- _Information shown_:
<<<<

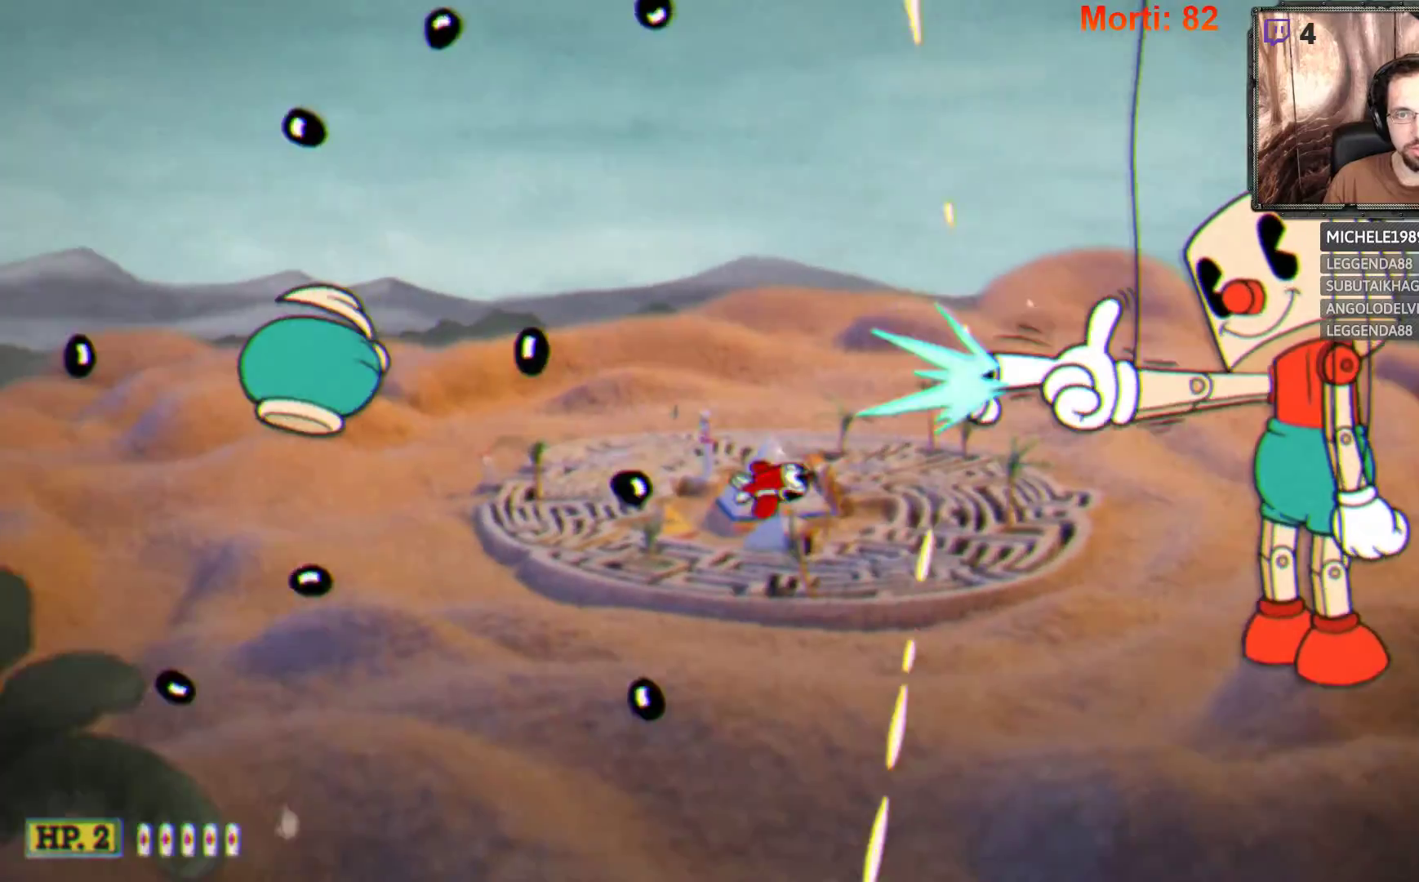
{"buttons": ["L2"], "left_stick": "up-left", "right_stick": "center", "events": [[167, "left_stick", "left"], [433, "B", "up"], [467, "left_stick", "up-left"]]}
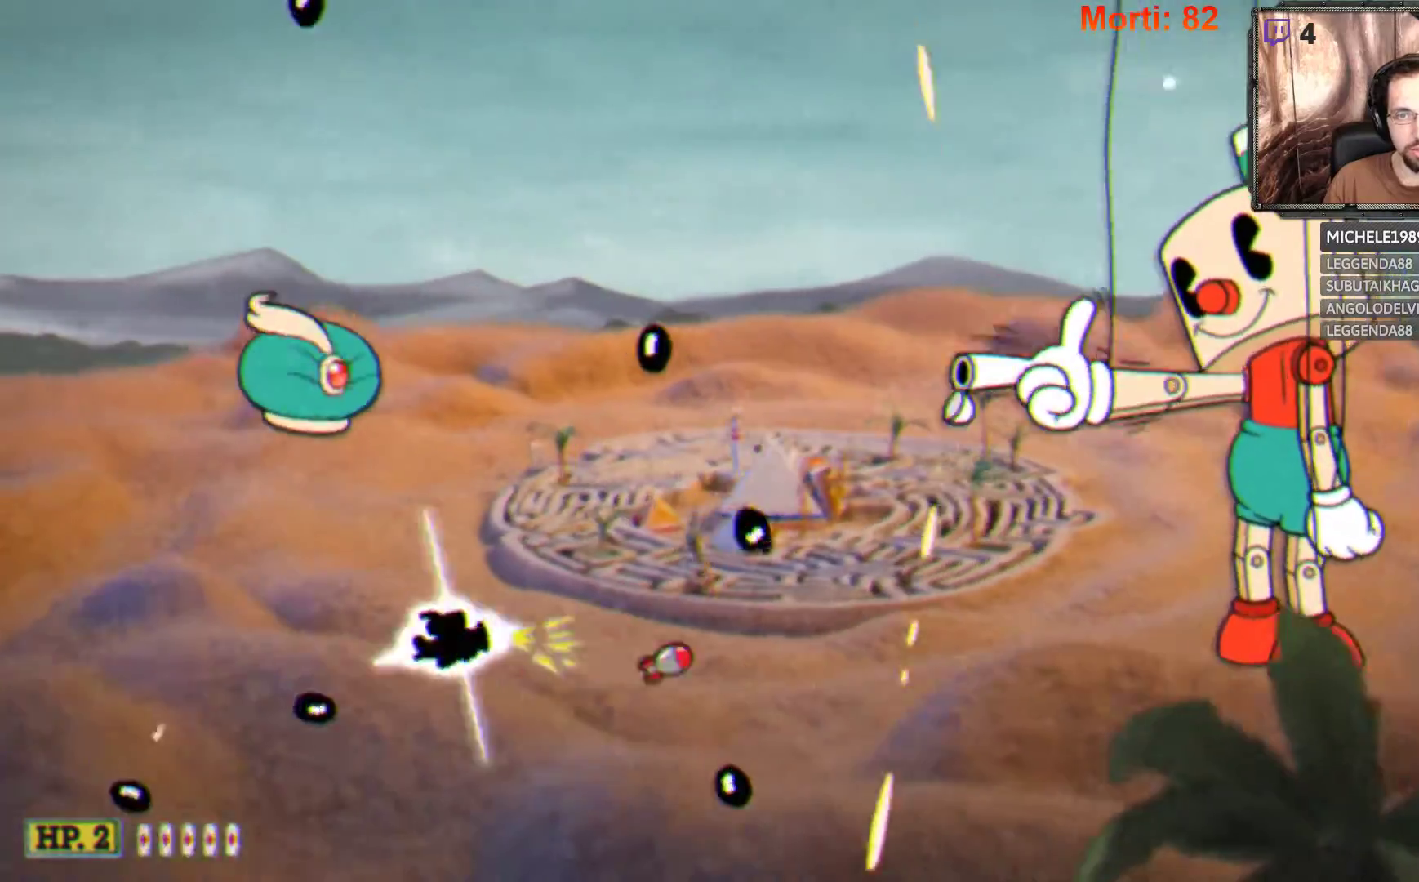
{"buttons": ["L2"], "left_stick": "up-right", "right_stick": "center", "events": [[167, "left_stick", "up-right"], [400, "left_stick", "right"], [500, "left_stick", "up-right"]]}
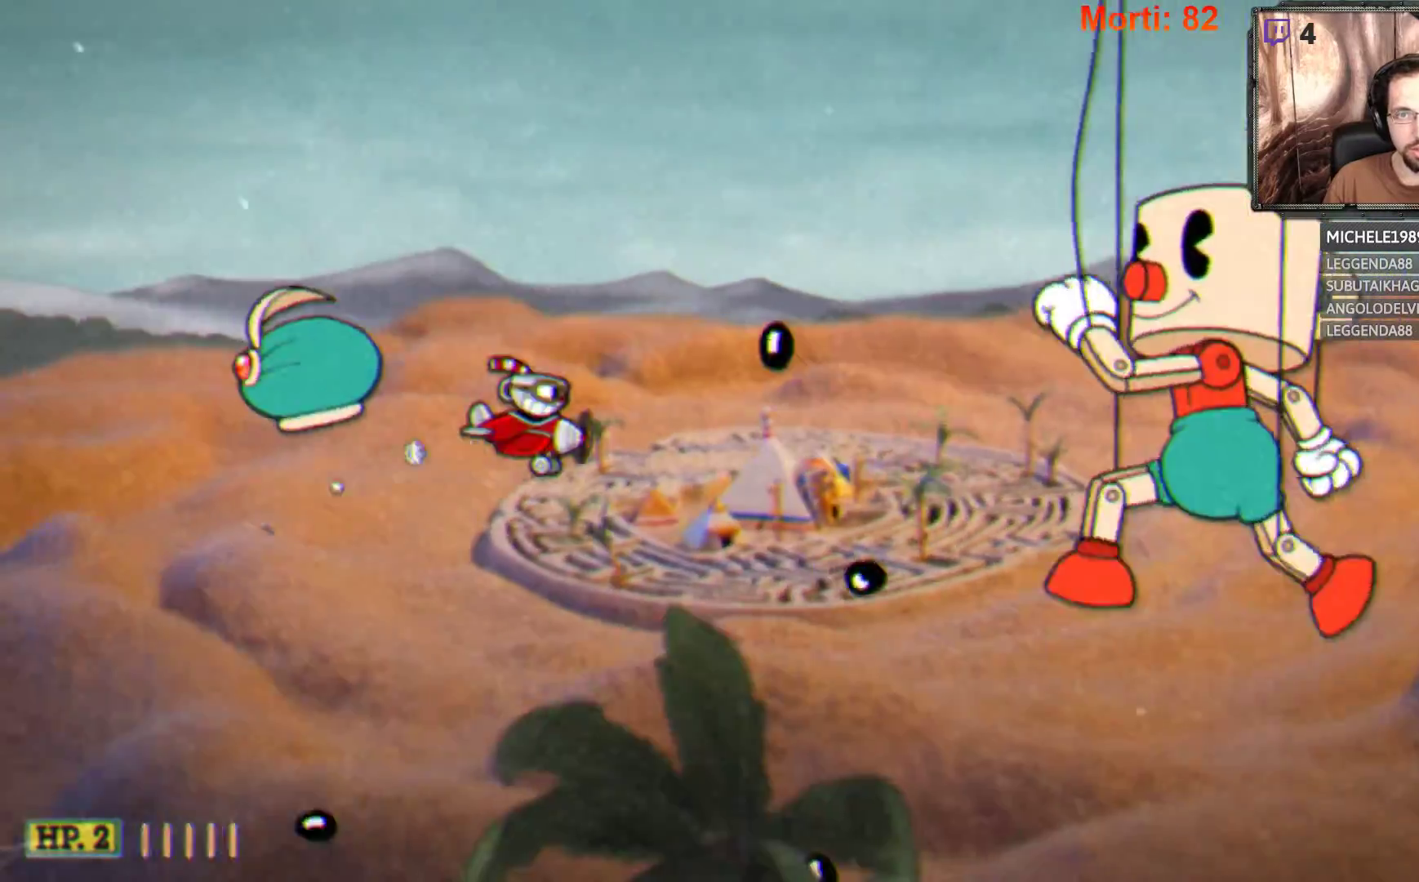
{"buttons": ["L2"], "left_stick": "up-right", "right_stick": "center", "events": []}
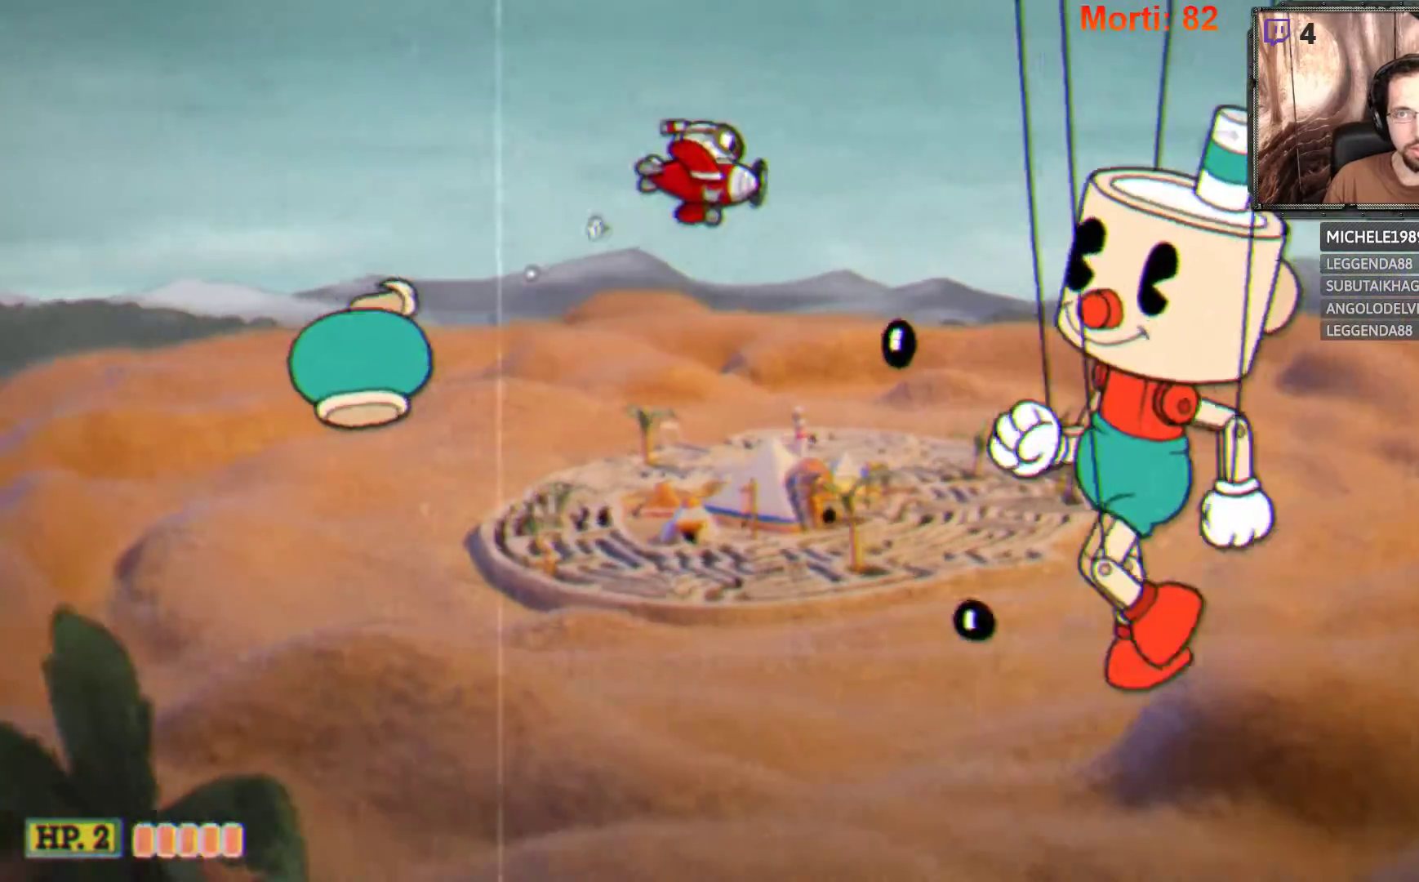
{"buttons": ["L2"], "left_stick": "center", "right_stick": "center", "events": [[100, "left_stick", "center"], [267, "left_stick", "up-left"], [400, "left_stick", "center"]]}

>>>>

- _Problem_: In your copy of the listing above, every line must match exactly and no picture may appear.

- _Task answer_:
{"buttons": ["L2"], "left_stick": "up-left", "right_stick": "center", "events": [[167, "left_stick", "left"], [433, "B", "up"], [467, "left_stick", "up-left"]]}
{"buttons": ["L2"], "left_stick": "up-right", "right_stick": "center", "events": [[167, "left_stick", "up-right"], [400, "left_stick", "right"], [500, "left_stick", "up-right"]]}
{"buttons": ["L2"], "left_stick": "up-right", "right_stick": "center", "events": []}
{"buttons": ["L2"], "left_stick": "center", "right_stick": "center", "events": [[100, "left_stick", "center"], [267, "left_stick", "up-left"], [400, "left_stick", "center"]]}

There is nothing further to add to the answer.